In the Archaic and Classical periods, there were two ways of depicting a Cretan warrior. At extra-urban sanctuaries, warriors worked together against common inhuman foes, were always beardless, and always had shields obstructing their torsos. In the famous Lion Hunt Shield from Mt. Ida, each warrior has a beardless head, two arms, two legs, a shield for a torso, and a little skirt below their shield (Heraklion Museum no. 7). Λεμπέση called this the shield-as-citizen motif (Λεμπέση 1976, 170-1), but these characters are actually relatively inhuman – more shield than citizen. To apply Garland-Thomson’s theory, the normate body of warriorhood at extra- urban sanctuaries was both impossible to achieve yet vague enough to be inclusive and welcoming to anyone who could make the trek up to these isolated sanctuaries (Garland- Thomson 1997, 40). This normate stands in stark contrast to the detailed anatomical features that were forged onto hoplite body armor. This is the second way in which Cretans depicted warriorhood. Within the urban sanctuaries at the center of Crete’s earliest poleis, warriors had a distinctly human torso. Their armor always emphasized their shoulder blades, pectoral muscles, costal margin, and linea alba. These were the features of a youth, but they were still vague enough and unrealistic enough on an adult torso so as to welcome deviation. Moreover, the most important piece to the urban panoply was the mitra, or groin guard. Although we might assume mitrai might have been the perfect venue for emphasizing masculinity and maleness, they were typically undecorated. Indeed, the anatomy of urban warriorhood was young, prepubescent, and unexpectedly nonanatomic.

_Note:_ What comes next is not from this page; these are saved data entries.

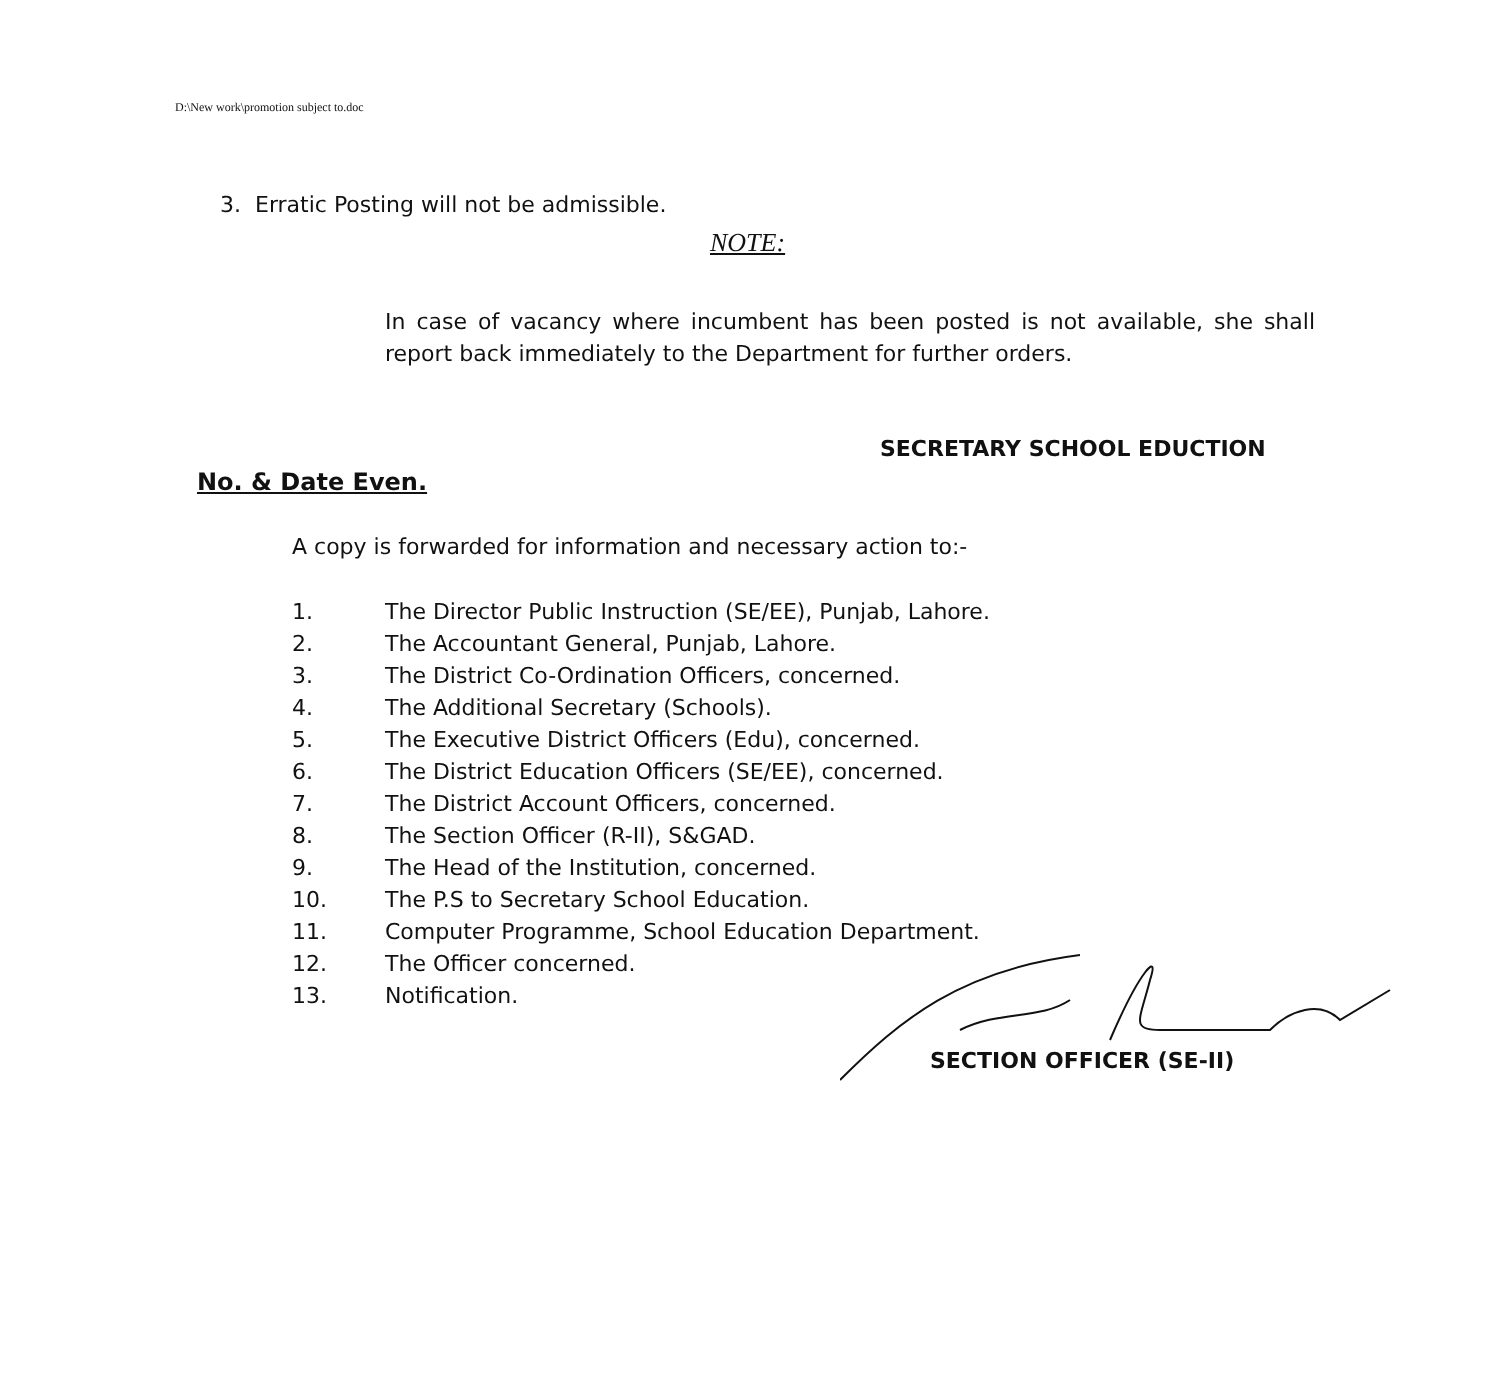D:\New work\promotion subject to.doc
3. Erratic Posting will not be admissible.
NOTE:
In case of vacancy where incumbent has been posted is not available, she shall report back immediately to the Department for further orders.
SECRETARY SCHOOL EDUCTION
No. & Date Even.
A copy is forwarded for information and necessary action to:-
1. The Director Public Instruction (SE/EE), Punjab, Lahore.
2. The Accountant General, Punjab, Lahore.
3. The District Co-Ordination Officers, concerned.
4. The Additional Secretary (Schools).
5. The Executive District Officers (Edu), concerned.
6. The District Education Officers (SE/EE), concerned.
7. The District Account Officers, concerned.
8. The Section Officer (R-II), S&GAD.
9. The Head of the Institution, concerned.
10. The P.S to Secretary School Education.
11. Computer Programme, School Education Department.
12. The Officer concerned.
13. Notification.
SECTION OFFICER (SE-II)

I argue that this ideological dichotomy suggests that there were two of Garland-Thomson’s normates active on Crete in the Archaic and Classical periods. They operated within two different social fields that elites navigated simultaneously to reach different audiences. The anatomy of warriorhood was intentionally broad so anyone who could travel to extra-urban sanctuaries or dedicate armor to urban sanctuaries could self-identify as a warrior. But both arenas were only accessible to the wealthy. Thus, elites brandished these dual normate anatomies to withhold the legitimate use of violence from their poleis and exclude non-elites politically, socially, and economically. Finally, my project emphasizes how disability studies can be employed to better understand warrior identities, social inequalities, and elite ideologies in the ancient world.